* RECORD EXCERPTS *
···

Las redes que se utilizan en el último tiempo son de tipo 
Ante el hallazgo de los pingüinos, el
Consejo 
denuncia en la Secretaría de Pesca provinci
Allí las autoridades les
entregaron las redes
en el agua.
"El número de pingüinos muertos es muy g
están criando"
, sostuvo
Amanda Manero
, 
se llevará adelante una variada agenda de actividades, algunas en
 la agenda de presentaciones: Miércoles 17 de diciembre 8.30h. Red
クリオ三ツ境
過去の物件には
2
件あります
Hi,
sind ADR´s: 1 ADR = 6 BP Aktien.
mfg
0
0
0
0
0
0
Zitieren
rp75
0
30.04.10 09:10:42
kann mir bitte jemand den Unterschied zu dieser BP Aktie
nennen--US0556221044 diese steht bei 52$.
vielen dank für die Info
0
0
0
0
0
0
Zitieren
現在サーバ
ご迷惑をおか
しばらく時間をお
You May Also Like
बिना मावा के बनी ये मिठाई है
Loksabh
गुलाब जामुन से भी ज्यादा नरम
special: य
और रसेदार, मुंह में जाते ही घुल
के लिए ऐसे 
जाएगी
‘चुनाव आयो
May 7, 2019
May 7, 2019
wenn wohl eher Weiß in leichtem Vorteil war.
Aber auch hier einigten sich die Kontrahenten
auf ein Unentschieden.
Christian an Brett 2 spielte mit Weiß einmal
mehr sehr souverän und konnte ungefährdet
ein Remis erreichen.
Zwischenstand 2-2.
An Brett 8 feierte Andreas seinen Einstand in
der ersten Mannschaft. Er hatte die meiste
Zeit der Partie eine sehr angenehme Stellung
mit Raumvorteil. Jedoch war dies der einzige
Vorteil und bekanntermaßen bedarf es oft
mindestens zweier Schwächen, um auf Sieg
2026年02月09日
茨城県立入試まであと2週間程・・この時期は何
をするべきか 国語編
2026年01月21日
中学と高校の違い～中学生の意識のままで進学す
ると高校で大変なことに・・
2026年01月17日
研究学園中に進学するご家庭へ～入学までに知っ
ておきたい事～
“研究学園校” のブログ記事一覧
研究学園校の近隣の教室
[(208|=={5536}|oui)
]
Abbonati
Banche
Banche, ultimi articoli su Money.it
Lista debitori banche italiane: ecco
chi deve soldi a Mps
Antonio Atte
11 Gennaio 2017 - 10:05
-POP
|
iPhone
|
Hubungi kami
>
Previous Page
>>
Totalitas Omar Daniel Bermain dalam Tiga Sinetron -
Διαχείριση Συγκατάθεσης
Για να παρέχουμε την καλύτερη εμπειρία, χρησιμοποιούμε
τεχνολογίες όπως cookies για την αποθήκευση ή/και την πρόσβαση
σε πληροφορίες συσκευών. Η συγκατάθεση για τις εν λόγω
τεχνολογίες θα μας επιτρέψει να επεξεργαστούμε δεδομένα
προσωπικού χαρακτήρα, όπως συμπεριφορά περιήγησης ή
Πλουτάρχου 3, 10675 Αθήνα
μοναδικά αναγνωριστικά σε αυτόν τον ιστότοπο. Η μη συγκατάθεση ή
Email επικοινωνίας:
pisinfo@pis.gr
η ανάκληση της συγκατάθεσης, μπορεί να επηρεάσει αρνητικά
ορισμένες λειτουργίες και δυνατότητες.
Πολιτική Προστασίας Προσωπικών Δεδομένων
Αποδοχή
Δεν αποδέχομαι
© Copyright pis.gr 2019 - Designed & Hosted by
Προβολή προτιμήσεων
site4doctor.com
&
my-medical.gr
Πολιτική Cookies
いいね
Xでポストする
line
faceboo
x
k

···

* WHAT THE TASK ASKS *
Reproduce the text of all the records above line for line, changing nothing.

* WRITTEN REPLY *
Las redes que se utilizan en el último tiempo son de tipo 
Ante el hallazgo de los pingüinos, el
Consejo 
denuncia en la Secretaría de Pesca provinci
Allí las autoridades les
entregaron las redes
en el agua.
"El número de pingüinos muertos es muy g
están criando"
, sostuvo
Amanda Manero
, 
se llevará adelante una variada agenda de actividades, algunas en
 la agenda de presentaciones: Miércoles 17 de diciembre 8.30h. Red
クリオ三ツ境
過去の物件には
2
件あります
Hi,
sind ADR´s: 1 ADR = 6 BP Aktien.
mfg
0
0
0
0
0
0
Zitieren
rp75
0
30.04.10 09:10:42
kann mir bitte jemand den Unterschied zu dieser BP Aktie
nennen--US0556221044 diese steht bei 52$.
vielen dank für die Info
0
0
0
0
0
0
Zitieren
現在サーバ
ご迷惑をおか
しばらく時間をお
You May Also Like
बिना मावा के बनी ये मिठाई है
Loksabh
गुलाब जामुन से भी ज्यादा नरम
special: य
और रसेदार, मुंह में जाते ही घुल
के लिए ऐसे 
जाएगी
‘चुनाव आयो
May 7, 2019
May 7, 2019
wenn wohl eher Weiß in leichtem Vorteil war.
Aber auch hier einigten sich die Kontrahenten
auf ein Unentschieden.
Christian an Brett 2 spielte mit Weiß einmal
mehr sehr souverän und konnte ungefährdet
ein Remis erreichen.
Zwischenstand 2-2.
An Brett 8 feierte Andreas seinen Einstand in
der ersten Mannschaft. Er hatte die meiste
Zeit der Partie eine sehr angenehme Stellung
mit Raumvorteil. Jedoch war dies der einzige
Vorteil und bekanntermaßen bedarf es oft
mindestens zweier Schwächen, um auf Sieg
2026年02月09日
茨城県立入試まであと2週間程・・この時期は何
をするべきか 国語編
2026年01月21日
中学と高校の違い～中学生の意識のままで進学す
ると高校で大変なことに・・
2026年01月17日
研究学園中に進学するご家庭へ～入学までに知っ
ておきたい事～
“研究学園校” のブログ記事一覧
研究学園校の近隣の教室
[(208|=={5536}|oui)
]
Abbonati
Banche
Banche, ultimi articoli su Money.it
Lista debitori banche italiane: ecco
chi deve soldi a Mps
Antonio Atte
11 Gennaio 2017 - 10:05
-POP
|
iPhone
|
Hubungi kami
>
Previous Page
>>
Totalitas Omar Daniel Bermain dalam Tiga Sinetron -
Διαχείριση Συγκατάθεσης
Για να παρέχουμε την καλύτερη εμπειρία, χρησιμοποιούμε
τεχνολογίες όπως cookies για την αποθήκευση ή/και την πρόσβαση
σε πληροφορίες συσκευών. Η συγκατάθεση για τις εν λόγω
τεχνολογίες θα μας επιτρέψει να επεξεργαστούμε δεδομένα
προσωπικού χαρακτήρα, όπως συμπεριφορά περιήγησης ή
Πλουτάρχου 3, 10675 Αθήνα
μοναδικά αναγνωριστικά σε αυτόν τον ιστότοπο. Η μη συγκατάθεση ή
Email επικοινωνίας:
pisinfo@pis.gr
η ανάκληση της συγκατάθεσης, μπορεί να επηρεάσει αρνητικά
ορισμένες λειτουργίες και δυνατότητες.
Πολιτική Προστασίας Προσωπικών Δεδομένων
Αποδοχή
Δεν αποδέχομαι
© Copyright pis.gr 2019 - Designed & Hosted by
Προβολή προτιμήσεων
site4doctor.com
&
my-medical.gr
Πολιτική Cookies
いいね
Xでポストする
line
faceboo
x
k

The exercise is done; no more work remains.